For who should attend the meeting, start with your knowledge of your current culture. Use this to define what and who should be in the initial meetings to gain traction as well as show value to other people and teams that you’d like to include. In the meeting, you’ll want to make sure that there is adequate time for everyone to give the updates they need to give, ask the questions of each other that they need to ask. This can initially start with development, operations, and security but should eventually extend beyond these groups. For example, someone who works with customers directly would benefit from being able to handle some starter security questions before deferring to an expert on the security team itself.
Meet Needs to Gain Momentum#
Depending on the existing company structure and culture, it is possible that security is viewed as a “necessary hindrance”. This could be for a variety of reasons, but some are at least partly due to the issues you’re here to solve: breaking down silos that can cause slowness and breakdowns in communication.
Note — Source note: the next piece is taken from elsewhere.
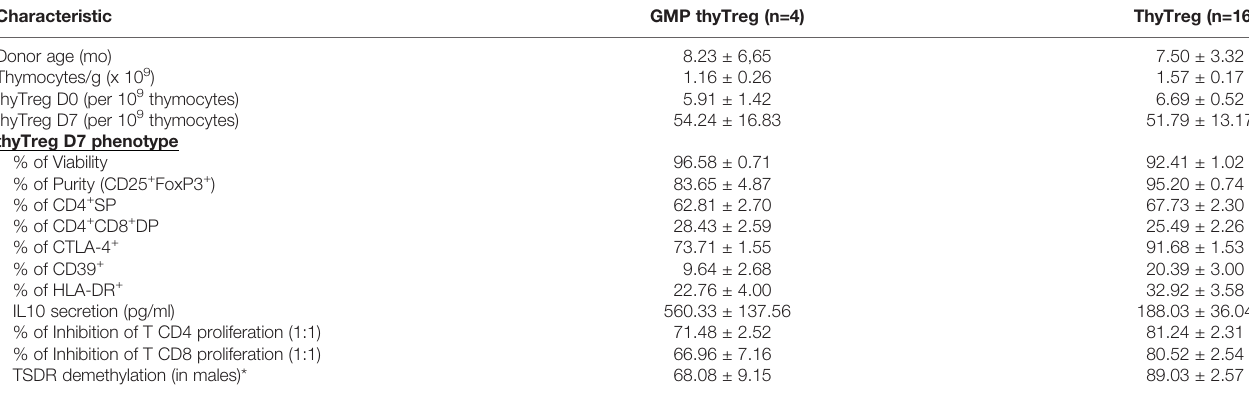
TABLE 2 | Comparison of the main thyTreg characteristics between Research and GMP manufacturing protocol.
Of course, the reality is that security, like development and operations, is an incredibly interesting and complex field that protects customers and users as well as gaining and maintaining their trust.
If this is where you’re starting from, never fear! The first step here is to start to reverse this mindset. To begin: identify both the stakeholders and the teams that you’ll be working with the most. Start having meetings with people in these groups and look to identify their needs. The needs may not, at first, be immediately relevant to security but still overlap with your security team’s expertise. Have them work on the issues that are being raised by the other stakeholders and teams. This will start to build the human connections between the humans of security, operations, and development.
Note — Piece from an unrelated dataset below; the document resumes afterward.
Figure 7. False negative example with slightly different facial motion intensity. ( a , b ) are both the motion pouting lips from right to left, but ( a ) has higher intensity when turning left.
While this work is ongoing, the security team can start to seed some better practices as they move forward. The idea here is to add value, especially where there are gaps. There is also an opportunity to “make it easy to do the right thing”. For example, if security is helping improve workflows while also making them more secure. The team that is implementing that change should see the benefit to themselves, but the new security layer(s) in the workflow should not add complexity. Building up these use cases, the team should be able to align their work with some combination of the company’s mission statement, goals, and/or KPIs. The caveat to this is to use good judgement: the security team can and should be empowered to take action with any current security incidents or any high risk vulnerabilities that need to be urgently addressed.